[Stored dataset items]
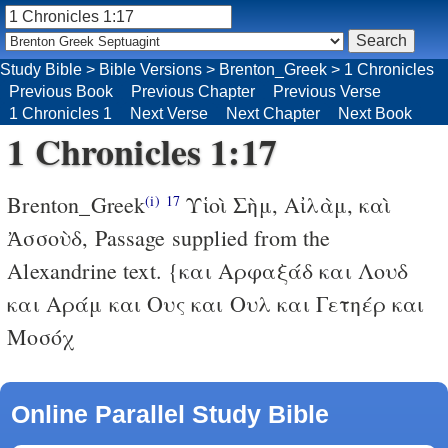
Study Bible
>
Bible Versions
>
Brenton_Greek
>
1 Chronicles
Previous Book
Previous Chapter
Previous Verse
1 Chronicles 1
Next Verse
Next Chapter
Next Book
1 Chronicles 1:17
Brenton_Greek
Υἱοὶ Σὴμ, Αἰλὰμ, καὶ
(i)
17
Ἀσσοὺδ,
Passage supplied from the
Alexandrine text.
{και Αρφαξάδ και Λουδ
και Αράμ και Ους και Ουλ και Γετηέρ και
Μοσόχ
Online Parallel Study Bible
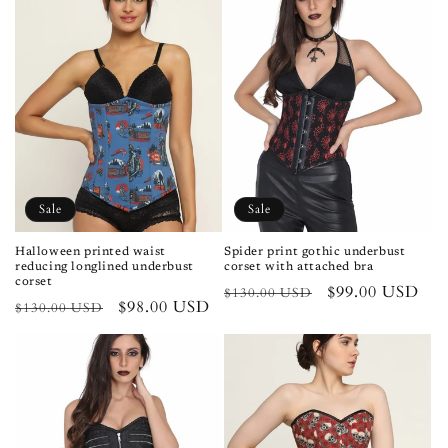
Sale
Sale
Halloween printed waist
Spider print gothic underbust
reducing longlined underbust
corset with attached bra
corset
Regular
Sale
$99.00 USD
$130.00 USD
Regular
Sale
$98.00 USD
$130.00 USD
price
price
price
price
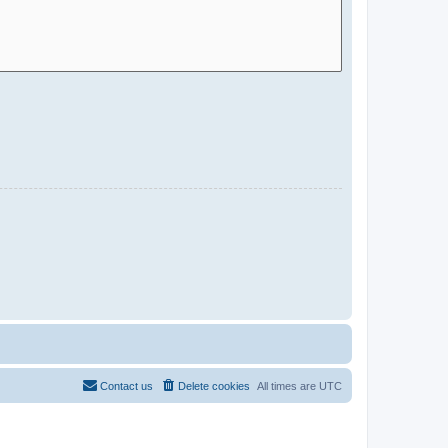
Contact us
Delete cookies
All times are
UTC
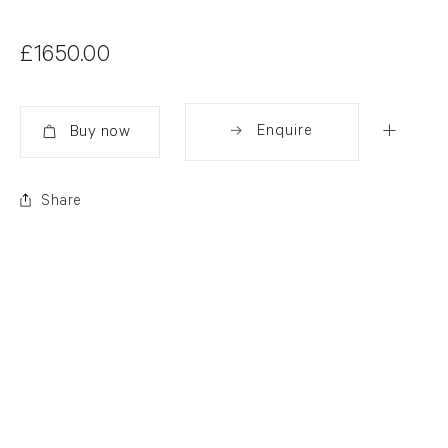
£1650.00
Enquire
Added
Share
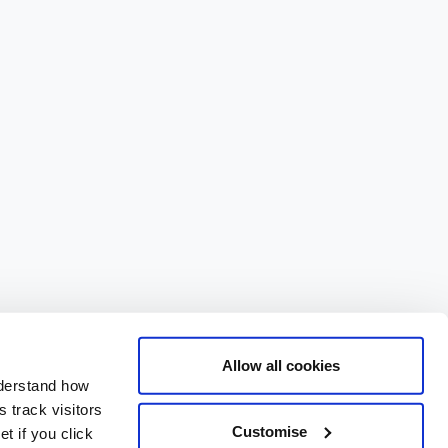
Allow all cookies
nderstand how
 track visitors
Customise
t if you click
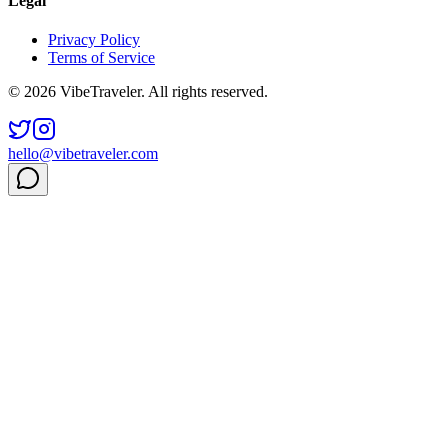
Legal
Privacy Policy
Terms of Service
© 2026 VibeTraveler. All rights reserved.
hello@vibetraveler.com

Task prompt :: Please print the span that begins at the line holding "Previous Verse" and ends at the last line of the data, both ends included, with no pictures.

Task result ::
Previous Verse
1 Chronicles 1
Next Verse
Next Chapter
Next Book
1 Chronicles 1:17
Brenton_Greek
Υἱοὶ Σὴμ, Αἰλὰμ, καὶ
(i)
17
Ἀσσοὺδ,
Passage supplied from the
Alexandrine text.
{και Αρφαξάδ και Λουδ
και Αράμ και Ους και Ουλ και Γετηέρ και
Μοσόχ
Online Parallel Study Bible
Sale
Sale
Halloween printed waist
Spider print gothic underbust
reducing longlined underbust
corset with attached bra
corset
Regular
Sale
$99.00 USD
$130.00 USD
Regular
Sale
$98.00 USD
$130.00 USD
price
price
price
price
Contact us
Delete cookies
All times are
UTC
£1650.00
Enquire
Added
Share
Allow all cookies
nderstand how
 track visitors
Customise
t if you click
Legal
Privacy Policy
Terms of Service
© 2026 VibeTraveler. All rights reserved.
hello@vibetraveler.com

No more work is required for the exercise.